En vertu du chapitre VII de la Charte, qui autorise l'emploi de la force si nécessaire, le Conseil de sécurité s'était pourtant déjà engagé à adopter des mesures coercitives, notamment militaires, face aux violations multiples et répétées, par le régime, du droit international et de ses propres engagements. Je voudrais notamment vous rappeler les termes de la résolution 2118, votée à l'unanimité le 27 septembre 2013, à la suite, déjà, des attaques chimiques syriennes du mois précédent : le Conseil de sécurité « décide, qu'en cas de non-respect de la présente résolution, y compris de transfert non autorisé ou d'emploi d'armes chimiques par quiconque en République arabe syrienne, il imposera des mesures en vertu du chapitre VII de la Charte des Nations unies ».
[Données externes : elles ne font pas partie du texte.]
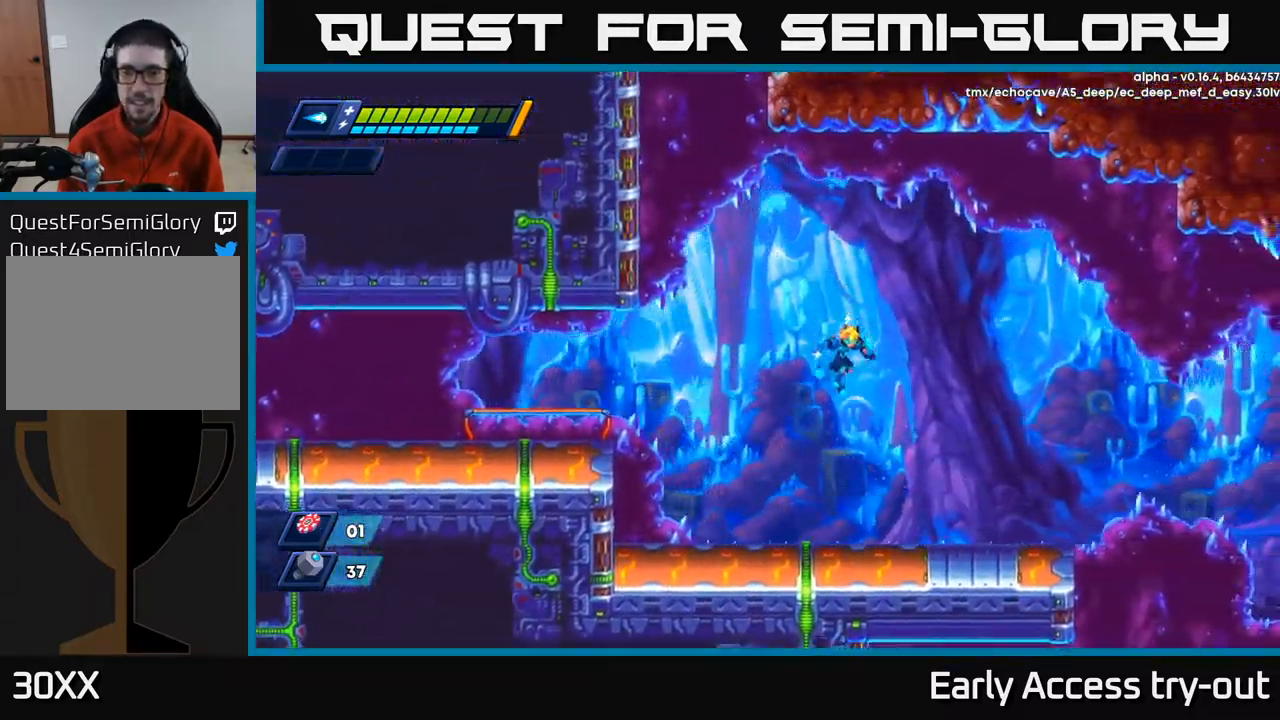
{"buttons": ["R2", "DPAD_RIGHT"], "left_stick": "center", "right_stick": "center", "events": [[484, "R2", "down"]]}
Nous avons donc pris nos responsabilités ; et pour le futur, pour les jours, les semaines et les mois qui viennent, notre ligne politique reste claire et ne change pas. Notre riposte était amplement justifiée dans ses causes. Dans ses modalités, elle a été soigneusement proportionnée : des objectifs exclusivement liés au programme chimique, des objectifs exclusivement syriens. Elle a été ciblée pour éviter les dommages aux civils, et conçue de façon à prévenir toute escalade. Nous avons ainsi envoyé un message ferme. Un message clair. Un message fort.